То, как Лотта принимала отзывы о книге, заставило меня вспомнить эти высказывания, и я спросил себя, объяснялся ли сегодняшний ее стоицизм новыми изгибами ее характера. Возможно, я стремился к большей близости с Лоттой, желая разделить с ней свое негодование по поводу внешнего мира, который знал о книге гораздо меньше, чем мы с ней; а может быть, я хотел попробовать, что значило это «мы», мерцающее в перспективе, теперь, когда нам предстояло приступить к новому большому роману.
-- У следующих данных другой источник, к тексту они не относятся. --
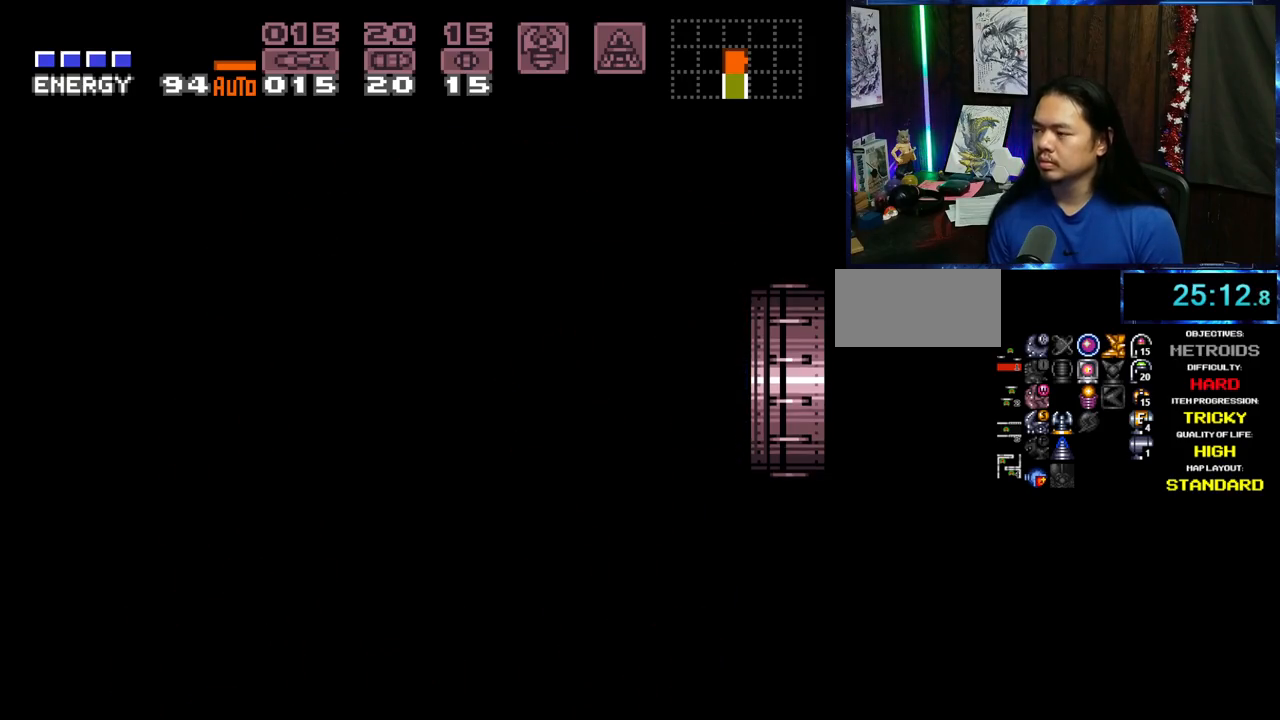
{"dt_ms": 500, "buttons": ["A", "DPAD_RIGHT"], "events": [[150, "DPAD_RIGHT", "down"], [200, "DPAD_DOWN", "down"], [267, "DPAD_RIGHT", "up"], [300, "DPAD_LEFT", "down"], [317, "DPAD_DOWN", "up"], [383, "DPAD_LEFT", "up"], [500, "DPAD_RIGHT", "down"]]}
В любом случае ее веселость вызывала во мне скорее гнев, нежели восторг, и в одно прекрасное утро, не подозревая, как зол на нее и переполнен раздражением, я высказал ей, что не верю в ее холодное равнодушие к язвительным замечаниям критиков; что, бичуя таких, как Этти Хиллесум с их отречением от жизненных благ, она сама демонстрирует присущий им аскетизм, и что, скорее всего, такое безразличие к критике объясняется ее болезнью.
Первоначальное удивление в ее взгляде сменилось любопытством.
«Ого, Макс, я и не знала, что ты можешь быть таким разъяренным», — широко улыбаясь, сказала она с восхищением в голосе.
Но прежде чем я успел опомниться, выражение ее лица снова изменилось: снисходительная улыбка уступила место печали, появились глубокие морщины, которых я раньше не замечал. Я тут же пожалел о том, что наговорил ей. Она увидела это, покачала головой и сделала успокаивающий жест, желая меня разубедить и выиграть время, чтобы прийти в себя.
«Прости», — сказал я, как только она успокоилась.
«Не нужно извиняться, — ответила она. — То, что ты говоришь, задевает меня за живое, нет, скорее то, о чем ты молчишь. Со мной, наверно, сложно общаться, особенно тебе. Ты считаешь, будто мне все равно, что ты обо мне подумаешь, но это не так. От этого нельзя откупиться. Не могу тебе передать, как меня волнует, что кто-то еще, как бы это сказать, желает моей любви, что ли?»
Отвечая на ее полувопрос, я собрался было встать и обнять ее, но она указала жестом, чтобы я продолжал сидеть.
«Не сейчас, Макс, — сказала она мягко. — Затворник неприкасаем».